Welche Rolle die Menschenrechtsfrage nicht allein für die Signatarstaaten der KSZE, sondern auch für die Bildung informeller Netzwerke spielte, verdeutlicht Sarah Snyder. In den Vereinigten Staaten kam es infolge der Unterzeichnung der KSZE-Schlussakte auf private Initiative hin im Jahre 1975 zur Bildung der "Commission on Security and Cooperation in Europe", die sich für einen stärkeren Einsatz der USA für die Menschenrechte vor allem in Osteuropa stark machte.
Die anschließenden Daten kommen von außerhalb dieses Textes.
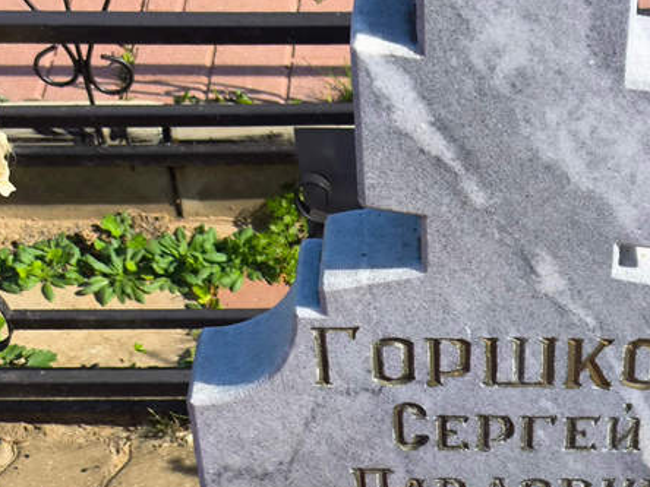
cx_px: 497
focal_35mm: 90
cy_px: 433
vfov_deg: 16.2
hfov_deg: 21.6
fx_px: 1690
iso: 50
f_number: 1.7
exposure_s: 1/1474
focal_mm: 4.71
Diese nahm auch zu den osteuropäischen Helsinki-Gruppen Kontakt auf, so dass sich ein transnationales "Helsinki network" (183) entwickeln konnte. Dieses Netzwerk übte immer mehr Einfluss auf die Politik aus, was sich etwa in der Menschenrechtspolitik Carters widerspiegelte. Der amerikanische Delegationsleiter beim KSZE-Nachfolgetreffen in Belgrad, Arthur Goldberg, nutzte die Dokumentationen der Helsinki-Gruppen bei den Verhandlungen und gründete seinerseits 1978 eine NGO mit dem Namen "Helsinki Watch". Letztere initiierte 1980 die Gründung der "International Helsinki Federation for Human Rights", die schließlich zu einer stärker formalisierten "Helsinki coalition" führte (187). Snyder kann damit auf überzeugende Weise den Zusammenhang von internationalen und transnationalen Beziehungen im KSZE-Prozess aufzeigen.
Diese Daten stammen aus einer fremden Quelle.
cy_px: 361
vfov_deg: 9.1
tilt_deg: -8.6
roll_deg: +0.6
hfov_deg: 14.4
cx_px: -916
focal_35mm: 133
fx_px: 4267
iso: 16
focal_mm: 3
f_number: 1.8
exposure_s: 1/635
Gregory F. Domber schließlich geht es um die westlichen Reaktionen auf die polnische Krise und die Ausrufung des Kriegsrechts in Polen. Washington war dabei durchaus auf einen Konsens mit den westeuropäischen Staaten bedacht; vor allem die Bundesrepublik widersetzte sich der Verhängung von Sanktionen, so dass die Vereinigten Staaten sich stärker darauf konzentrierten, europäische Banken zu schützen als die polnische Regierung zu bestrafen. Das Weiße Haus vermochte es jedoch, die öffentliche Meinung in Europa zu organisieren, so dass wenigstens ein "rhetorical consensus" auf dem Madrider KSZE-Nachfolgetreffen hergestellt werden konnte (207). Der westliche Konsens über die Missachtung der Menschenrechte in Polen führte nicht zu einem Wandel in dem Ostblockland. Erst 1985/86, als Warschau aufgrund massiver wirtschaftlicher Probleme die Beziehungen zum Westen wiederbeleben wollte und die westlichen Staaten Wirtschaftshilfe von einer Verbesserung der Menschenrechtslage abhängig machten, entließ die polnische Führung alle noch inhaftierten politischen Gefangenen. Menschenrechte, so die überzeugende Schlussfolgerung, ließen sich nur durchsetzen, wenn der Westen auch politisch mit einer Stimme sprach.
Insgesamt bietet der Band, der mit Erinnerungen von Skjold Mellbin, des dänischen Delegationsleiters bei den KSZE-Vorgesprächen in Dipoli und bei dem KSZE-Nachfolgetreffen von Belgrad, abschließt, manche interessanten Einblicke in die Ost-West-Beziehungen zwischen 1965 und 1985. Die Konturen des Gesamtbildes bleiben jedoch ziemlich unscharf.